O juiz André Salvador Bezerra, presidente da Associação dos Juízes para a Democracia (AJD), disse que o limite de 18 anos é cláusula pétrea da Constituição Federal, e afirmou que uma eventual redução da maioridade teria como resultado o aumento da violência. O magistrado classificou de “malabarismo hermenêutico”, a tentativa de se declarar a redução da maioridade penal como constitucional.
Contra o argumento de que menores ficam impunes, Angélica Moura Goulart, presidente do Conselho Nacional dos Direitos da Criança e do Adolescente (Conanda), ressaltou que os adolescentes e jovens são proporcionalmente mais punidos que os adultos quando cometem o mesmo tipo de infração. Como exemplo, ela citou que o jovem que sofre medida de internação por três anos não tem diminuição ou progressão do regime, ao contrário do adulto – que é condenado por roubo qualificado, podendo progredir ao regime semiaberto.

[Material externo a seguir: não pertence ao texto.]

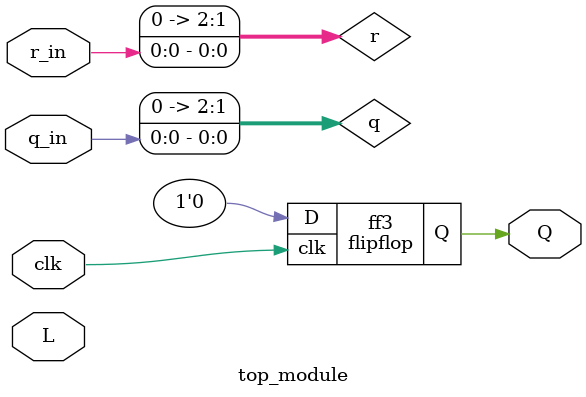
<source format=sv>
module flipflop (
    input clk,
    input D,
    output reg Q
);

always @(posedge clk) begin
    Q <= D;
end

endmodule
module mux2to1 (
    input I0,
    input I1,
    input SEL,
    output reg O
);

always @(SEL) begin
    if (SEL)
        O <= I1;
    else
        O <= I0;
end

endmodule
module top_module (
    input clk,
    input L,
    input q_in,
    input r_in,
    output reg Q
);

wire [2:0] r;
wire [2:0] q;

assign r = r_in;
assign q = q_in;

flipflop ff1 (.clk(clk), .D(q[0]), .Q(q[1]));
flipflop ff2 (.clk(clk), .D(q[1]), .Q(q[2]));
flipflop ff3 (.clk(clk), .D(q[2]), .Q(Q));

mux2to1 mux (.I0(r[0]), .I1(r[1]), .SEL(L), .O(q[0]));

endmodule

</source>
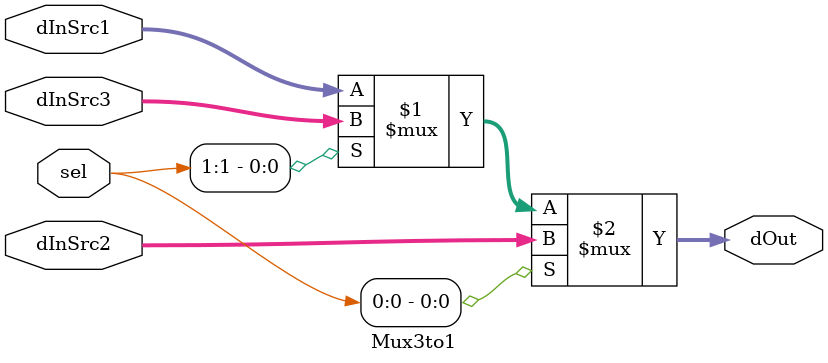
<source format=v>
module Mux3to1(sel, dInSrc1, dInSrc2, dInSrc3, dOut);
	parameter BIT_WIDTH = 32;
	
	input [1 : 0] sel;
	input [BIT_WIDTH - 1 : 0] dInSrc1, dInSrc2, dInSrc3;
	output [BIT_WIDTH - 1 : 0] dOut;
  
	assign dOut = sel[0] ? dInSrc2 :
					  sel[1] ? dInSrc3 :
								  dInSrc1;
endmodule

</source>
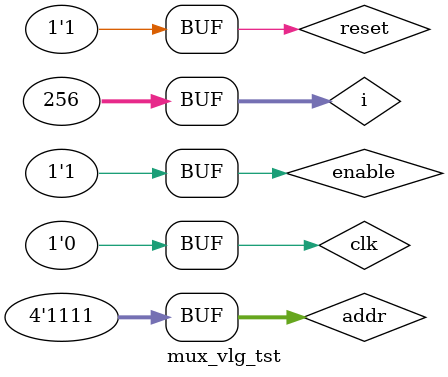
<source format=v>
`timescale 1 ns/ 1 ps //количество тактов на 1 наносекунду
module mux(
            input  clk,
            input  enable,
            input  reset,
            input [3:0]addr, //вход адреса
            input [15:0]data, //входы данных
            output reg out //выход - значение по адресу, указанному на соответственном входе. РЕГИСТРОВЫЙ, может в изменяемость
        );
        always @(posedge clk)
		  begin          
				case(addr) //выборка адреса
                0: out <= ~data[0]; //запись в данные нужные биты по addr
                1: out <= ~data[1];
                2: out <= ~data[2];
                3: out <= ~data[3];
                4: out <= ~data[4];
                5: out <= ~data[5];
                6: out <= ~data[6];
                7: out <= ~data[7];
                8: out <= ~data[8];
                9: out <= ~data[9];
                10: out <= ~data[10];
                11: out <= ~data[11];
                12: out <= ~data[12];
                13: out <= ~data[13];
                14: out <= ~data[14];
                15: out <= ~data[15];
              default: out <= ~4'd0;
            endcase
        end
endmodule

`timescale 10 ps / 1 ps
module mux_vlg_tst();
		reg clk;
		reg enable;
		reg reset;
      wire out;
		reg[15:0] data;
		reg[3:0] addr;
		mux i1_1(
		.clk(clk),
		.data(data),
		.addr(addr),
		.out(out),
		.enable(enable),
		.reset(reset)
		);
		//Инициализация
		initial
		begin
				$display("Testbench launched");
				clk <= 0;
				enable <= 1;
				reset <= 1;
		end
		
		/*initial
		begin
				
				//forever #10 clk = ~clk;
		end*/
		//Задаем частоту
		integer i=0;
		initial
		begin//работа симуляции			
		clk = 0;
				for (i=0; i<256; i=i+1)
				begin
						clk = ~clk;
						data = $urandom%21845;//данные, что подаются в мультиплексор
						addr = i%16;//формирование адрессного входа

						if (data[addr]==out)
						begin
								$display("Okay");
						end
						else
						begin
								$display("Wrong");
						end
				end	
		end
		/*always @(posedge clk)
		begin
				if (data[addr]==out)
				begin
						$display("Okay");
				end
				else
				begin
						$display("Wrong");
				end
		end*/
endmodule
</source>
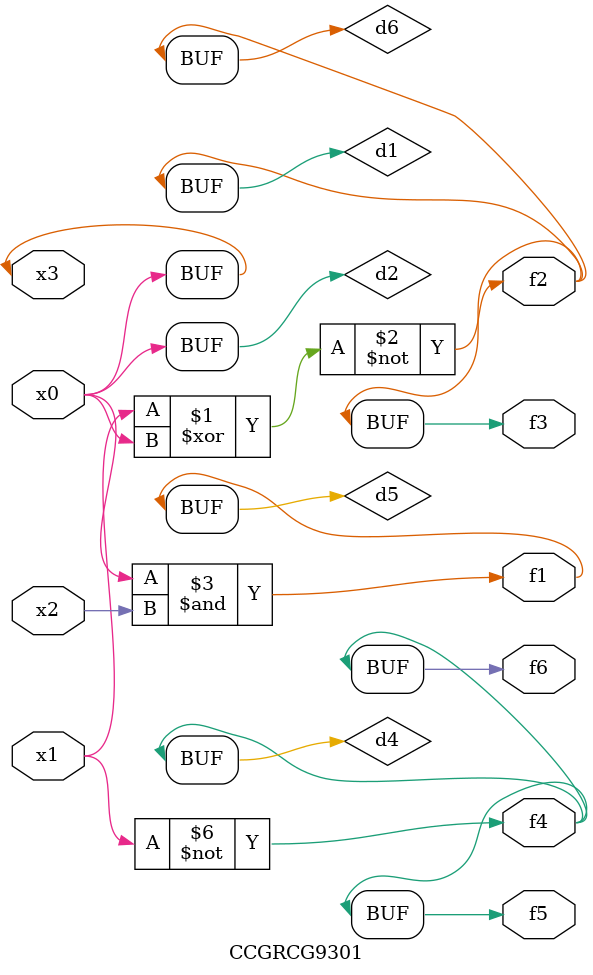
<source format=v>
module CCGRCG9301(
	input x0, x1, x2, x3,
	output f1, f2, f3, f4, f5, f6
);

	wire d1, d2, d3, d4, d5, d6;

	xnor (d1, x1, x3);
	buf (d2, x0, x3);
	nand (d3, x0, x2);
	not (d4, x1);
	nand (d5, d3);
	or (d6, d1);
	assign f1 = d5;
	assign f2 = d6;
	assign f3 = d6;
	assign f4 = d4;
	assign f5 = d4;
	assign f6 = d4;
endmodule

</source>
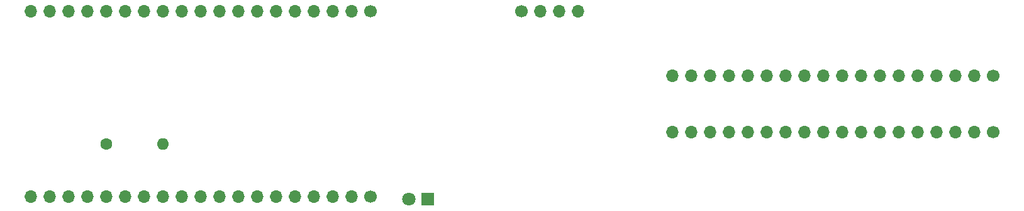
<source format=gbr>
%TF.GenerationSoftware,KiCad,Pcbnew,(6.0.6)*%
%TF.CreationDate,2022-07-10T22:52:01+02:00*%
%TF.ProjectId,ESP32_DevKit_C_v4-AZDelivery_Breadboard_Adapter,45535033-325f-4446-9576-4b69745f435f,rev?*%
%TF.SameCoordinates,Original*%
%TF.FileFunction,Soldermask,Top*%
%TF.FilePolarity,Negative*%
%FSLAX46Y46*%
G04 Gerber Fmt 4.6, Leading zero omitted, Abs format (unit mm)*
G04 Created by KiCad (PCBNEW (6.0.6)) date 2022-07-10 22:52:01*
%MOMM*%
%LPD*%
G01*
G04 APERTURE LIST*
%ADD10C,1.800000*%
%ADD11R,1.800000X1.800000*%
%ADD12O,1.600000X1.600000*%
%ADD13C,1.600000*%
%ADD14O,1.700000X1.700000*%
%ADD15C,1.700000*%
G04 APERTURE END LIST*
D10*
%TO.C,D1*%
X127060000Y-80190000D03*
D11*
X129600000Y-80190000D03*
%TD*%
D12*
%TO.C,R1*%
X93970000Y-72690000D03*
D13*
X86350000Y-72690000D03*
%TD*%
D14*
%TO.C,J5*%
X149860000Y-54790000D03*
X147320000Y-54790000D03*
X144780000Y-54790000D03*
D15*
X142240000Y-54790000D03*
%TD*%
%TO.C,J4*%
X205740000Y-71120000D03*
D14*
X203200000Y-71120000D03*
X200660000Y-71120000D03*
X198120000Y-71120000D03*
X195580000Y-71120000D03*
X193040000Y-71120000D03*
X190500000Y-71120000D03*
X187960000Y-71120000D03*
X185420000Y-71120000D03*
X182880000Y-71120000D03*
X180340000Y-71120000D03*
X177800000Y-71120000D03*
X175260000Y-71120000D03*
X172720000Y-71120000D03*
X170180000Y-71120000D03*
X167640000Y-71120000D03*
X165100000Y-71120000D03*
X162560000Y-71120000D03*
%TD*%
D15*
%TO.C,J3*%
X205740000Y-63500000D03*
D14*
X203200000Y-63500000D03*
X200660000Y-63500000D03*
X198120000Y-63500000D03*
X195580000Y-63500000D03*
X193040000Y-63500000D03*
X190500000Y-63500000D03*
X187960000Y-63500000D03*
X185420000Y-63500000D03*
X182880000Y-63500000D03*
X180340000Y-63500000D03*
X177800000Y-63500000D03*
X175260000Y-63500000D03*
X172720000Y-63500000D03*
X170180000Y-63500000D03*
X167640000Y-63500000D03*
X165100000Y-63500000D03*
X162560000Y-63500000D03*
%TD*%
D15*
%TO.C,J2*%
X121900000Y-79790000D03*
D14*
X119360000Y-79790000D03*
X116820000Y-79790000D03*
X114280000Y-79790000D03*
X111740000Y-79790000D03*
X109200000Y-79790000D03*
X106660000Y-79790000D03*
X104120000Y-79790000D03*
X101580000Y-79790000D03*
X99040000Y-79790000D03*
X96500000Y-79790000D03*
X93960000Y-79790000D03*
X91420000Y-79790000D03*
X88880000Y-79790000D03*
X86340000Y-79790000D03*
X83800000Y-79790000D03*
X81260000Y-79790000D03*
X78720000Y-79790000D03*
X76180000Y-79790000D03*
%TD*%
D15*
%TO.C,J1*%
X121900000Y-54790000D03*
D14*
X119360000Y-54790000D03*
X116820000Y-54790000D03*
X114280000Y-54790000D03*
X111740000Y-54790000D03*
X109200000Y-54790000D03*
X106660000Y-54790000D03*
X104120000Y-54790000D03*
X101580000Y-54790000D03*
X99040000Y-54790000D03*
X96500000Y-54790000D03*
X93960000Y-54790000D03*
X91420000Y-54790000D03*
X88880000Y-54790000D03*
X86340000Y-54790000D03*
X83800000Y-54790000D03*
X81260000Y-54790000D03*
X78720000Y-54790000D03*
X76180000Y-54790000D03*
%TD*%
M02*

</source>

Já a representante da Associação Nacional dos Defensores Públicos (Anadep), Bruna Ribeiro Nunes, alertou que a discussão sobre redução da maioridade penal tem se baseado em um conjunto de dados inverídicos, destacando, como exemplo, pesquisa do Fundo das Nações Unidas para a Infância (Unicef) que aponta que 78% dos países adotam a idade etária de 18 anos para a maioridade.
A vice-presidente do Conselho Federal de Serviço Social (CFESS), Esther Lemos, classificou a redução como retrocesso. Ela lembrou que a Constituição e o ECA representaram uma mudança de paradigma que tirou o adolescente da perspectiva de situação irregular para uma de proteção integral. A assistente social cobrou as responsabilidades da União, bem como dos estados membros, na implementação das medidas do Estatuto e da Lei 12.594, que instituiu o Sistema Nacional de Atendimento Socioeducativo (Sinase).
Antes do início do debate, houve apresentação de trecho do programa “Profissão Repórter” da Rede Globo de Televisão, apresentado pelo jornalista Caco Barcelos, no qual foram citados dados diversos sobre a violência envolvendo jovens.
A audiência pública contou, ainda, com uma segunda mesa de debates que teve a participação de Felipe da Silva Freitas, Secretário Executivo do Conselho Nacional de Políticas de Promoção de Igualdade Racial – CNPIR, Pedro Paulo Guerra de Medeiros, Conselheiro Federal da Ordem dos Advogados do Brasil – OAB, Luciana Loureiro Oliveira, Procuradora Regional dos Direitos do Cidadão no Distrito Federal – PRDC/DF e Ariel de Castro Alves, representante da ONG Internacional Aldeias Infantis SOS.